Le Parc naturel régional des Boucles de la Seine normande anticipe la révision de son projet de territoire

Le Parc naturel régional des Boucles de la Seine normande a fait réaliser par l’Insee Normandie une étude territoriale destinée à alimenter les réflexions qui s’engagent à propos de la révision de son projet de territoire Parc 2043.

Le Parc naturel régional des Boucles de la Seine normande, qui fête en 2024 ses 50 ans d’existence, prépare la révision de son projet de territoire. Une feuille de route « élaborée avec les collectivités partenaires et les habitants », rappelle son président Jacques Charron, et qui devra nécessairement s’appuyer sur une connaissance fine du périmètre et de ceux qui y vivent. « Car il s’est passé beaucoup de chose depuis 50 ans… » L’actuel projet de territoire arrivant à terme en 2028, Jacques Charron et son équipe ont donc confié à l’Insee la mission de dresser un portrait aussi fidèle que possible du parc en 2024 avec la volonté de disposer d’un outil utile afin de « préserver les équilibres » en matière de biodiversité, de paysages ou encore « de mémoire du parc ». L’étude se veut donc « un arrêt sur image qui nous permet de mieux envisager l’avenir », résume Jacques Charron.

122 000 habitants recensés en 2021 sur le périmètre du parc

Territoire résidentiel à la lisière des deux grands pôles métropolitains de Rouen et du Havre, le parc et les 91 communes qui le composent s’étalent sur 91 000 ha autour des méandres de la Seine. En 2021, recense l’Insee, ce territoire accueillait quelque 122 000 habitants (soit 3,7 % de la population normande) dans un environnement essentiellement « périurbain à dominante rurale ». Sur ce total, près de 60 000 habitaient dans « l’aire de Rouen » tandis que 13 000 étaient intégrés à celle du Havre. Un territoire qui, dans l’ensemble, a vu sa population croître régulièrement depuis 1975 même si un « phénomène de légère baisse » semble à l’œuvre depuis une dizaine d’années, notamment dans les centres urbains du parc, excepté la commune de Bourg-Achard et plus globalement le territoire du Roumois auquel elle est rattachée.

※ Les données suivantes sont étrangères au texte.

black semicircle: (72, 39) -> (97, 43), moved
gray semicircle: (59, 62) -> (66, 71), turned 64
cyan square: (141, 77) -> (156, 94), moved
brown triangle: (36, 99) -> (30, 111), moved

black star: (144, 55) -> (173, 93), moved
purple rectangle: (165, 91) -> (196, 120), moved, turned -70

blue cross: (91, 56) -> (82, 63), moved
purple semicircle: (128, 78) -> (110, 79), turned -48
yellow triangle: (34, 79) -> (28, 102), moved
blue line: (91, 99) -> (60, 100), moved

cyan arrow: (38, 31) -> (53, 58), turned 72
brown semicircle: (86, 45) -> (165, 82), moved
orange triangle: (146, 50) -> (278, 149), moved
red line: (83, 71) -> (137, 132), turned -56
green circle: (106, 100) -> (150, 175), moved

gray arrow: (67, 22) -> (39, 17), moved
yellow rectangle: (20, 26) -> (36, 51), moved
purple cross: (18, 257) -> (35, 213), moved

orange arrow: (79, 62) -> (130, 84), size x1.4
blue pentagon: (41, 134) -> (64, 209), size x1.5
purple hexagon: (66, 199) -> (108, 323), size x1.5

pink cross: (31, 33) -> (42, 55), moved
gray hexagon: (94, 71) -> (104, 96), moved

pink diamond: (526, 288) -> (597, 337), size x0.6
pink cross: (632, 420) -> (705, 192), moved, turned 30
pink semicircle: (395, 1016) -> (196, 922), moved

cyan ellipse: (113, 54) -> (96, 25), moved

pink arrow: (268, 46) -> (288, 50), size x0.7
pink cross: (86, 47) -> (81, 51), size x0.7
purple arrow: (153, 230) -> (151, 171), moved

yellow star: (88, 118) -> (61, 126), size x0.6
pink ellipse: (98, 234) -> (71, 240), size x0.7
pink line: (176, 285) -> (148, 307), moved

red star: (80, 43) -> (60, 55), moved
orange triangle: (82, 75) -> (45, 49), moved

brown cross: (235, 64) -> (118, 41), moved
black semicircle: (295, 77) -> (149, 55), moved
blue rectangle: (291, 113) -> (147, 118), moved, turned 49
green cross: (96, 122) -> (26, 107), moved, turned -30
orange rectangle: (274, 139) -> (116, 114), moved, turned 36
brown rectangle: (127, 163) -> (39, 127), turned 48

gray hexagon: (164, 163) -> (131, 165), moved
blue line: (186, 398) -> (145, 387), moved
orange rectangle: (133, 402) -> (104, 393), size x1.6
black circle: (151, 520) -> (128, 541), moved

Vue de la boucle de Jumièges. © PNR des Boucles de la Seine normande

L’Insee souligne que le périmètre du parc « attire des couples avec enfants et des familles monoparentales » alors qu’il perd dans le même temps des personnes seules, en particulier des jeunes entre 18 et 24 ans. Au total, 22,3 % des habitants ont moins de 18 ans et 21,1 % ont plus de 65 ans. Cependant, l’Insee projette une relative stabilité du nombre d’habitants à horizon 2050 (- 3 %) alors que dans le même temps, il anticipe un recul marqué (- 8 %) au niveau de la Normandie dans son ensemble. A cette échéance, néanmoins, la part des moins de 18 ans redescendrait sous la barre des 20 %.

L’étude de l’Insee précise que 55 700 actifs résident dans le PNR et que 38 800 y travaillent, dont 17,3 % dans le domaine industriel dans des entreprises telles que Sanofi, FlexiFrance ou encore Revima. La part des emplois dans les services a également augmenté ces dernières années pour atteindre 18 % de la population active. L’autre enjeu de taille pour le Parc, connexe à celui de l’emploi, concerne les mobilités : les « navetteurs » sont ainsi 30 000 à se rendre quotidiennement en dehors du périmètre, 43 % vers Rouen, 14 % vers Le Havre et 11 % vers Caux Seine agglo (Port-Jérôme, Lillebonne…). Ils sont 18 500 à faire chaque jour le chemin inverse.

S’agissant de la révision du projet de territoire du Parc naturel régional, son président Jacques Charron précise que « la démarche est déjà engagée et que l’évaluation se fait au fil de l’eau » dans un esprit de « coconstruction » avec les élus et les habitants.